──────── 文書セクション ────────

企業と生活者懇談会
2019年9月30日 東京
出席企業:大成建設
見学施設:環状七号線地下広域調節池工事現場

「夢と希望にあふれた社会づくりに学ぶ」

9月30日、大成建設の環状七号線地下広域調節池工事現場(東京都中野区)で「企業と生活者懇談会」を開催し、社会広聴会員19名が参加しました。まず、日本建設業連合会から業界概要、大成建設から企業概要と工事の概要について説明を受けました。続いて地下約30~40メートルにある「環状七号線地下広域調節池工事」の現場や、トンネルを掘り進めていく巨大なシールドマシンを見学し、最後に質疑懇談を行いました。
大成建設からは、環七地下調節池作業所の田中敦副所長、小松祥子工事課長代理、コーポレート・コミュニケーション部CSR推進室の新村達次長、広報室の原口翼主任、日本建設業連合会から永山貴一広報部長、東京都から第三建設事務所工事第二課の立澤延泰統括課長代理が出席しました。

────────

> **課題一覧**
- a) 懇談会の報告文にある「まず、日本建設業連合会から業界概要、大成建設から企業概要と工事の概要について説明を受けました。」という一文を英語に訳してください。
- b) 懇談会の報告文について、次の問いに答えてください。
(i) 参加した社会広聴会員は何名ですか。
(ii) 見学した工事現場は地下約何メートルにありますか。
(iii) 東京都から出席した立澤延泰統括課長代理の所属はどこですか。
- c) 懇談会の報告文のうち、「9月30日、大成建設の環状七」から始まり「最後に質疑懇談を行いました。」で終わる部分を、一字一句変えずに出力してください。
以下の資料は、懇談会の報告文とは別個のものです。

──────── 表示情報 ────────

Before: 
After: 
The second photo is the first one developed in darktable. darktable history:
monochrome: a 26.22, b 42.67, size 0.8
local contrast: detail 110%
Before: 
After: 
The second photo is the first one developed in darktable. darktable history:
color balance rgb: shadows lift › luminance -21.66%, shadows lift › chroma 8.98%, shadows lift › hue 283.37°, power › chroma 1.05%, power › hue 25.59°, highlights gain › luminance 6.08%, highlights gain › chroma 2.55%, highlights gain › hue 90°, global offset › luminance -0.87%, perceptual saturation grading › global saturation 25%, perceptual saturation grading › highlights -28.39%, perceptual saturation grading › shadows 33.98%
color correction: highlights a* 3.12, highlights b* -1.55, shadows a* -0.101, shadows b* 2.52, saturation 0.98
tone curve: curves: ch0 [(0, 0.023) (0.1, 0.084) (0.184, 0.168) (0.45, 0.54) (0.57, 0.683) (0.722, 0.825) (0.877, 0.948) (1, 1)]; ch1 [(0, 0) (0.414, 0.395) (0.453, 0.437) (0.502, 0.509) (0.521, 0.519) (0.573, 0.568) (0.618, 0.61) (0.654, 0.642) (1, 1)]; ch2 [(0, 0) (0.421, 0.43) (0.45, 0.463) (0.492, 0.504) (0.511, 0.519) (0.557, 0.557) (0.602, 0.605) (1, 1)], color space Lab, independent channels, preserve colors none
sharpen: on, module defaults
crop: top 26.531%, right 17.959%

────────

> **解答一覧**
- a) First, an overview of the industry was given by the Japan Federation of Construction Contractors, and an overview of the company and of the construction work was given by Taisei Corporation.

- b)
(i) 19名
(ii) 約30~40メートル
(iii) 第三建設事務所工事第二課

- c)
9月30日、大成建設の環状七号線地下広域調節池工事現場(東京都中野区)で「企業と生活者懇談会」を開催し、社会広聴会員19名が参加しました。まず、日本建設業連合会から業界概要、大成建設から企業概要と工事の概要について説明を受けました。続いて地下約30~40メートルにある「環状七号線地下広域調節池工事」の現場や、トンネルを掘り進めていく巨大なシールドマシンを見学し、最後に質疑懇談を行いました。